= Instrucción 1 =
Identifique en los registros todas las líneas que contienen la cadena "depth" y cópielas.

Hay esculturas demolidas porque sus bases resultaron perjudicadas -y las causas son varias-, más los culpables de que se derrumbaran la mayoría de las que así acabaron fueron, sin duda, sus constructores. Colocaron figuras pesadas sobre columnas débiles en ciertos sepulcros; y usaron materiales de baja calidad, cuando no indebidos, en otras. No fueron la fatalidad ni Dios los que decretaron la ruina de los grupos escultóricos. Tampoco cayeron exclusivamente por la energía del sismo, sino debido a que estaban débiles y expuestos a infinidad de contratiempos.

(Edificio de costureras, San Antonio Abad, Tlalpan, 1985)

Es falso que las normas mexicanas de construcción ya resulten obsoletas. Si se obedecen, los edificios que se erijan resistirán temblores y no perderán el equilibrio. Los que se derrumbaron durante el temblor en el Distrito Federal no fueron construidos obedeciendo a aquellas normas. Nuestra burocracia sucia, mediante sobornos, aprueba el incumplimiento de las leyes de la construcción. Muchos burócratas vendibles, junto con los que ponen el dinero a regañadientes y no aceptan gastar en medidas de seguridad, además de los contratistas que emprenden obras deleznables (más que las levantadas con arena en la playa), son culpables de las edificaciones derruidas y no precisamente por el temblor. El movimiento de la tierra nada les hubiera hecho a aquellas, de haber sido construidas con propiedad.

= Listado =
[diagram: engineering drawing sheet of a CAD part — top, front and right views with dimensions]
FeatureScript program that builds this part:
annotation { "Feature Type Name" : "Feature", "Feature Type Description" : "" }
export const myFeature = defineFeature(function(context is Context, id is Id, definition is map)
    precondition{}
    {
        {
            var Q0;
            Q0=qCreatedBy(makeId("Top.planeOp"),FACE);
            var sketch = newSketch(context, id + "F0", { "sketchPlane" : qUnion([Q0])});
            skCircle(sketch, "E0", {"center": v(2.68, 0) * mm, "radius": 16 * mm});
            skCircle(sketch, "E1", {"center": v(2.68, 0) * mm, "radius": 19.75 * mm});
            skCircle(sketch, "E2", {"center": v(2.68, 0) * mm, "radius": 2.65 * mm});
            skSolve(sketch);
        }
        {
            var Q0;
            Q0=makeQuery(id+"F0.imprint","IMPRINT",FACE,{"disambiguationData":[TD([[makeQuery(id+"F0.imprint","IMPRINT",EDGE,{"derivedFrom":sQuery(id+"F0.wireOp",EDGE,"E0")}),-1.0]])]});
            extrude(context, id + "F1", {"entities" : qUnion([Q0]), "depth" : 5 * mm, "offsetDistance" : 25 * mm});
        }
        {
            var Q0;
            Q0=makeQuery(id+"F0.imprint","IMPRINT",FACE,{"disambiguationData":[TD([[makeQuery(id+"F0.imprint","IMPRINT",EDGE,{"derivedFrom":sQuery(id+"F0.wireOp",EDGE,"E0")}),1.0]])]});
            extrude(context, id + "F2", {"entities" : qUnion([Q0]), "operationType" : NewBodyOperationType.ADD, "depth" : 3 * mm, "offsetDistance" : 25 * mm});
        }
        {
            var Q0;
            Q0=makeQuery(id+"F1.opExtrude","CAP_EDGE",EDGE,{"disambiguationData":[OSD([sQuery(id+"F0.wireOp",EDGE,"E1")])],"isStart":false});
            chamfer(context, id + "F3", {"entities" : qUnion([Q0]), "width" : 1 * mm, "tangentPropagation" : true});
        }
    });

= Instrucción 2 =
Copie literalmente, del texto sobre los derrumbes, el pasaje que comienza con "Es falso que" y continúa hasta "construidas con propiedad.".

= Respuesta desarrollada 1 =
            extrude(context, id + "F1", {"entities" : qUnion([Q0]), "depth" : 5 * mm, "offsetDistance" : 25 * mm});
            extrude(context, id + "F2", {"entities" : qUnion([Q0]), "operationType" : NewBodyOperationType.ADD, "depth" : 3 * mm, "offsetDistance" : 25 * mm});

= Respuesta desarrollada 2 =
Es falso que las normas mexicanas de construcción ya resulten obsoletas. Si se obedecen, los edificios que se erijan resistirán temblores y no perderán el equilibrio. Los que se derrumbaron durante el temblor en el Distrito Federal no fueron construidos obedeciendo a aquellas normas. Nuestra burocracia sucia, mediante sobornos, aprueba el incumplimiento de las leyes de la construcción. Muchos burócratas vendibles, junto con los que ponen el dinero a regañadientes y no aceptan gastar en medidas de seguridad, además de los contratistas que emprenden obras deleznables (más que las levantadas con arena en la playa), son culpables de las edificaciones derruidas y no precisamente por el temblor. El movimiento de la tierra nada les hubiera hecho a aquellas, de haber sido construidas con propiedad.